Der ganze Track war traumhaft angelegt und man ging teilweise mit Sicht auf die Buchten bzw. das Meer, immer wieder auch durch den neuseeländischen Urwald.
Auf dem Track selber gab es so manchen Abstecher zu den Buchten oder zum namhaften „Cleopatras Pool“ Diesem Namen konnte ich natürlich nicht wiederstehen und da ich noch gut in der Zeit war – am Nachmittag sollte es regnen - , nahm ich diesen 30 minütigen Abstecher in Kauf. Und es war jede Sekunde wert. Ein Bach, der mit großen Steinen gespickt war, die sich, je weiter es ging, zu riesigen Felsbrocken entwickelten. Ganz oben am Ende des Pfades hatte man dann endlich freie Sicht und es war atemberaubend, was die Natur hier ausgespuckt hat. Wie aus einer Filmkulisse oder einem Freizeitbad, nur multipliziert mit 10 in Sachen Schönheit und Größe.
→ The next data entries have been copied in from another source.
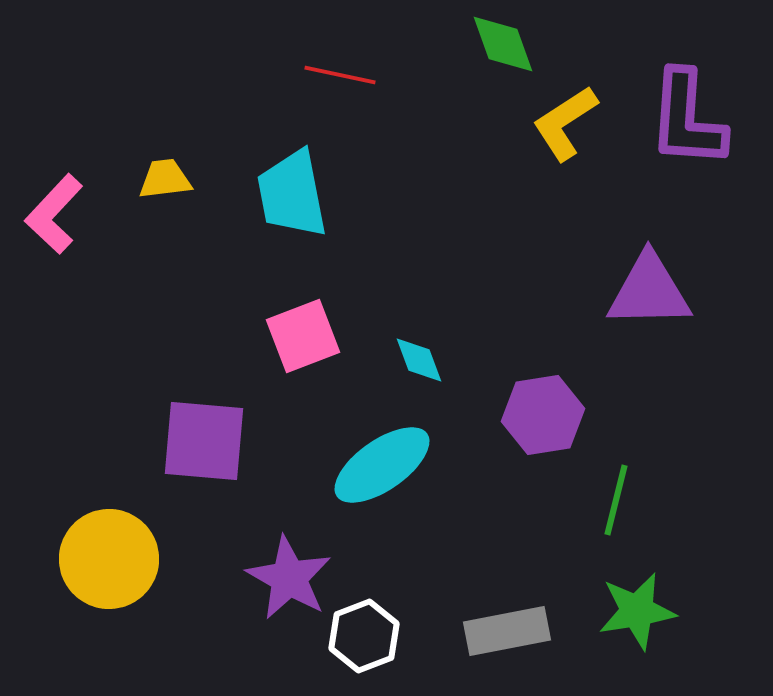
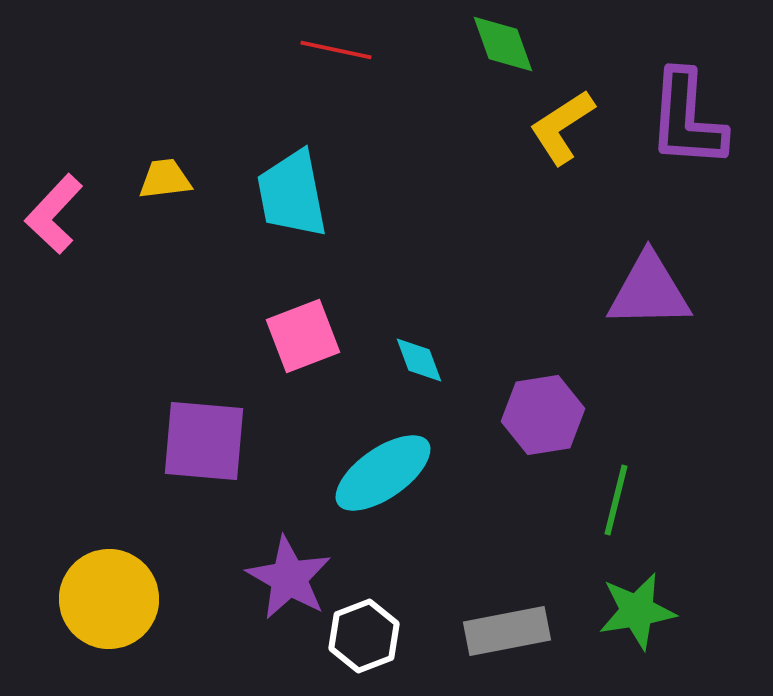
red line: moved 4 px left, 25 px up
yellow L-shape: moved 3 px left, 4 px down
cyan ellipse: moved 1 px right, 8 px down
yellow circle: moved 40 px down
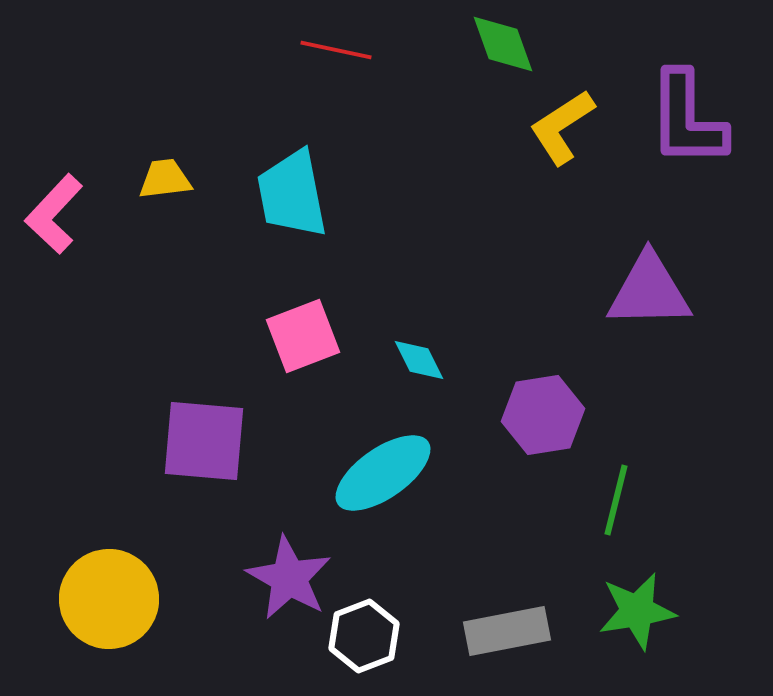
purple L-shape: rotated 4 degrees counterclockwise
cyan diamond: rotated 6 degrees counterclockwise
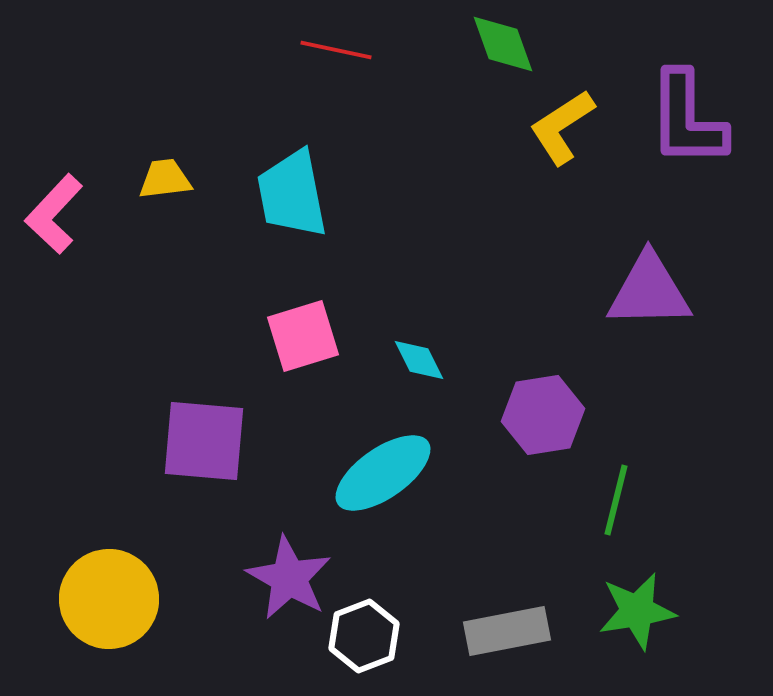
pink square: rotated 4 degrees clockwise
Ich konnte leider nur ca. 50 Meter weit gucken, da der Fluss eine Biegung machte. Und natürlich musste ich weiter um mehr zu sehen ;) Also von einem auf den anderen Felsbrocken im Fluß und bloß schauen das man nicht auf eine glitschige Stelle tritt. Sonst ist es mit dem Spaß vorbei! Ich kam noch etwa 50 weitere Meter bis hin zu 2 Monsterfelsblöcken die mitten im Fluss lagen. Bestimmt 10 Meter an jeder Seite und wer weiss wie schwer. Ein toller Anblick und spannend sich vorzustellen, wann und wie diese Dinger an ihren Platz gekommen sind. Dieser „kleine“ Abstecher hatte mich, nach dem ich dort komplett die Zeit vergessen hatte, eine ganze Stunde gekostet und so musste ich mich dann etwas dran halten. Der Wassertaxifahrer hatte uns vorher noch mitgeteilt, dass wenn Ebbe ist man an einer bestimmten Stelle eine Abkürzung nehmen kann die 40 Minuten erspart. Ich war mir da zwar nicht ganz sicher, aber da ich von ziemlich weit oben eine Bucht gesehen hatte und kurze Zeit später eine kleiner Trampelpfad vom eigentlichen Weg abging ging ich kurzentschlossen diesen Weg. Bestimmt 10 Minuten durch Büsche und wirklich ziemlich steil begab, dachte ich mir schon auf dem halben weg: bitte nicht wieder den gleichen Weg zurück! Unten angekommen war dann das Ende vom Weg und von dort aus konnte man tatsächlich eine Bucht sehen. Ob es die richtige war wusste ich nicht ;) Und dazwischen war... die Flut. Meter Wasser versperrten mir den Weg. Also was tun? Den ganzen Weg zurück und das steil bergauf! Nein, wenn schon mal in Neusseland und auf einem der besten Tracks dann auch Abenteuer pur. Also Schuhe, Socken und Hose aus und alles gut verstaut.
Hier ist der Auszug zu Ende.